Terrain configurations are imported and used in task definitions. See task files in roboverse_pack/tasks/humanoid/locomotion/ for examples.

from metasim.scenario.grounds import GroundCfg, SlopeCfg, StairCfg

ground_cfg = GroundCfg(
    width=20.0,
    length=20.0,
    horizontal_scale=0.1,
    vertical_scale=0.005,
    static_friction=1.0,
    dynamic_friction=1.0,
    elements={
        "slope": [SlopeCfg(origin=[0, 0], size=[2.0, 2.0], slope=0.3)],
        "stair": [StairCfg(origin=[5, 0], size=[2.0, 2.0], step_height=0.1)]
    }
)

Terrain configuration is supported across all simulators (IsaacGym, IsaacSim, MuJoCo).

LiDAR Sensor Support#

The framework includes LiDAR point cloud sensing capabilities for enhanced perception-based locomotion policies.

Overview#

The LidarPointCloud query provides 3D point cloud data from a simulated LiDAR sensor:

  • Supports IsaacGym, IsaacSim, and MuJoCo simulators

  • Returns point clouds in both local (sensor frame) and world frames

  • Configurable sensor mounting location and type

  • Raycasts against terrain, ground, and scenario objects

Configuration#

LiDAR configuration is defined in task files. See roboverse_pack/tasks/humanoid/locomotion/walk_g1_dof29.py for examples.

Sensor Parameters#

  • link_name (str): Name of the robot link where LiDAR is mounted (default: “mid360_link”)

  • sensor_type (str): Type of LiDAR sensor pattern (default: “mid360”)

  • apply_optical_center_offset (bool): Apply optical center offset correction

  • optical_center_offset_z (float): Z-axis offset for optical center

  • enabled (bool): Enable/disable LiDAR query

Output Format#

The query returns a dictionary with:

  • points_local: Point cloud in sensor frame (E, N, 3)

  • points_world: Point cloud in world frame (E, N, 3)

  • dist: Distance measurements (when available)

  • link: Name of the link the sensor is attached to

where E is the number of environments and N is the number of points per scan.

Command-line Arguments#

Common Training/Evaluation Arguments#

  • --task (str): Task name.
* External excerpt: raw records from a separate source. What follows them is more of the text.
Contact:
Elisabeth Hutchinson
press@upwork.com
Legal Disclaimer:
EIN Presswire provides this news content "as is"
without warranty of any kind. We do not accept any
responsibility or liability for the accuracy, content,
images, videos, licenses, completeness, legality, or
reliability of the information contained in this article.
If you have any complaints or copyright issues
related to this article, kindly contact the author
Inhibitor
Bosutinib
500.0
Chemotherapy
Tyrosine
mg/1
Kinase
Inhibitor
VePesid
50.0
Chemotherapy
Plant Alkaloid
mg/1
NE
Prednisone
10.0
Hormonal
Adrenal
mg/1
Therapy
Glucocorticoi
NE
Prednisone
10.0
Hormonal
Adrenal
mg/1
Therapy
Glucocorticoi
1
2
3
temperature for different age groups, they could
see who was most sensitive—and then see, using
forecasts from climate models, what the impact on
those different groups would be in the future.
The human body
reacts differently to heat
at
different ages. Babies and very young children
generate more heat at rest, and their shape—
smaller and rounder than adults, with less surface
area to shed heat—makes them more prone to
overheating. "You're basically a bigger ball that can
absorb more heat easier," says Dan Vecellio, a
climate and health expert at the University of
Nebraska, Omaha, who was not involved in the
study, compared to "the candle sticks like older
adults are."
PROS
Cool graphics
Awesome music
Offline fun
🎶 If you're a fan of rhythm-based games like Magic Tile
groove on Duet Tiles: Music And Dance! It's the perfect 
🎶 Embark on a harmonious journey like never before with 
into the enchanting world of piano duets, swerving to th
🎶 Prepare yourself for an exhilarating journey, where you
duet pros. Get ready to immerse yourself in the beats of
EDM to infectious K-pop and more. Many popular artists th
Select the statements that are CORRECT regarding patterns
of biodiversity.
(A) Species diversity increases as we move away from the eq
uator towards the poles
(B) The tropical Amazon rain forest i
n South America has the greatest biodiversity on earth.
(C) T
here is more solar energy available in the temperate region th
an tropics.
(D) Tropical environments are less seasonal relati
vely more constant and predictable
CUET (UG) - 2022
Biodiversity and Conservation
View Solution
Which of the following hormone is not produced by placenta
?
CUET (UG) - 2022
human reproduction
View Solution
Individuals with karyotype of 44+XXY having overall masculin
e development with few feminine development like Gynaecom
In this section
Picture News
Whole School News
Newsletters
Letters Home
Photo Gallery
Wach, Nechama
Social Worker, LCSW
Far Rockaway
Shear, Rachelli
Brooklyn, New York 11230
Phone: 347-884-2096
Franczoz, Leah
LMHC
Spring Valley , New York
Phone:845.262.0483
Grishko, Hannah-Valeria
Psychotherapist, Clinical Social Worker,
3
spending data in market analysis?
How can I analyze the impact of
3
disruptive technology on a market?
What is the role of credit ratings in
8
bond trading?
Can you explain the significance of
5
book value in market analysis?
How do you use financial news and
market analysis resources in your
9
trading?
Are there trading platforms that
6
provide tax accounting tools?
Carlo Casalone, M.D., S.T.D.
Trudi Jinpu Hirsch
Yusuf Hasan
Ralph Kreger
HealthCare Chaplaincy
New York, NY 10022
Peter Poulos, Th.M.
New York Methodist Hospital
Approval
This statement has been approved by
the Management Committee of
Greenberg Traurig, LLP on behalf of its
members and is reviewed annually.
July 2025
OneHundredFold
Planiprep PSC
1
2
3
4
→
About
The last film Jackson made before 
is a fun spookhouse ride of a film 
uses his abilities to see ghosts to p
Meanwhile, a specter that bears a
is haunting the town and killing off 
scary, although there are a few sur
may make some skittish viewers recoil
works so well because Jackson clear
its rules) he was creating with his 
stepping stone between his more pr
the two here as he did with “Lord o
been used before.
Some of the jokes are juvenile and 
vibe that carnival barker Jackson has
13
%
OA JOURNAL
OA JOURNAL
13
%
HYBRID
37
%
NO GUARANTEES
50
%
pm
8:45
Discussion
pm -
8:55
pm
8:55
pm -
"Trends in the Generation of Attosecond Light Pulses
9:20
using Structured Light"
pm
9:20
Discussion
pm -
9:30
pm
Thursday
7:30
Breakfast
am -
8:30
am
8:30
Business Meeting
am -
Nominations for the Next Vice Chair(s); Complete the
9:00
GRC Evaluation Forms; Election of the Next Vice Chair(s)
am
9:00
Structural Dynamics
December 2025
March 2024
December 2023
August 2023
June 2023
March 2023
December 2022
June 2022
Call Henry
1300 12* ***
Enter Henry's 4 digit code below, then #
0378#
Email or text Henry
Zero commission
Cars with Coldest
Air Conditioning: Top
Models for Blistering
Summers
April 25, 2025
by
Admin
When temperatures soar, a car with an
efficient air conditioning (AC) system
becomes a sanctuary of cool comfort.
Examples: walk_g1_dof29, walk_g1_dof12

  • --robot (str): Robot identifier. Examples: g1_dof29, g1_dof12

  • --num-envs (int): Number of parallel environments

  • --sim (str): Simulator. Supported: isaacgym, isaacsim, mujoco

  • --headless (bool): Headless rendering (default: False)

  • --device (str): Device for training (default: “cuda:0”)

  • --seed (int): Random seed (default: 1)

Training-Specific Arguments (RSL-RL PPO)#

  • --max-iterations (int): Number of training iterations (default: 50000)

  • --save-interval (int): Checkpoint save interval (default: 100)

  • --logger (str): Logger type. Options: tensorboard, wandb, neptune (default: “tensorboard”)

  • --wandb-project (str): WandB project name (default: “rsl_rl_ppo”)

  • --use-wandb (bool): Enable WandB logging (default: False)

Evaluation/Checkpoint Arguments#

  • --resume (str): Timestamp directory containing checkpoints

  • --checkpoint (int): Checkpoint iteration to load. -1 loads the latest (default: -1)

Examples#

Training with custom parameters:

python roboverse_learn/rl/rsl_rl/ppo.py \
  --task walk_g1_dof29 \
  --robot g1_dof29 \
  --sim isaacgym \
  --num-envs 8192 \
  --max-iterations 30000 \
  --save-interval 200 \
  --logger wandb \
  --use-wandb

Resume from checkpoint:

python roboverse_learn/rl/rsl_rl/ppo.py \
  --task walk_g1_dof29 \
  --robot g1_dof29 \
  --sim isaacgym \
  --num-envs 8192 \
  --resume 2025_1203_150000 \
  --checkpoint 5000

Evaluation with specific checkpoint:

python roboverse_learn/rl/rsl_rl/eval.py \
  --task walk_g1_dof29 \
  --robot g1_dof29 \
  --sim mujoco \
  --num-envs 1 \
  --resume 2025_1203_150000 \
  --checkpoint 10000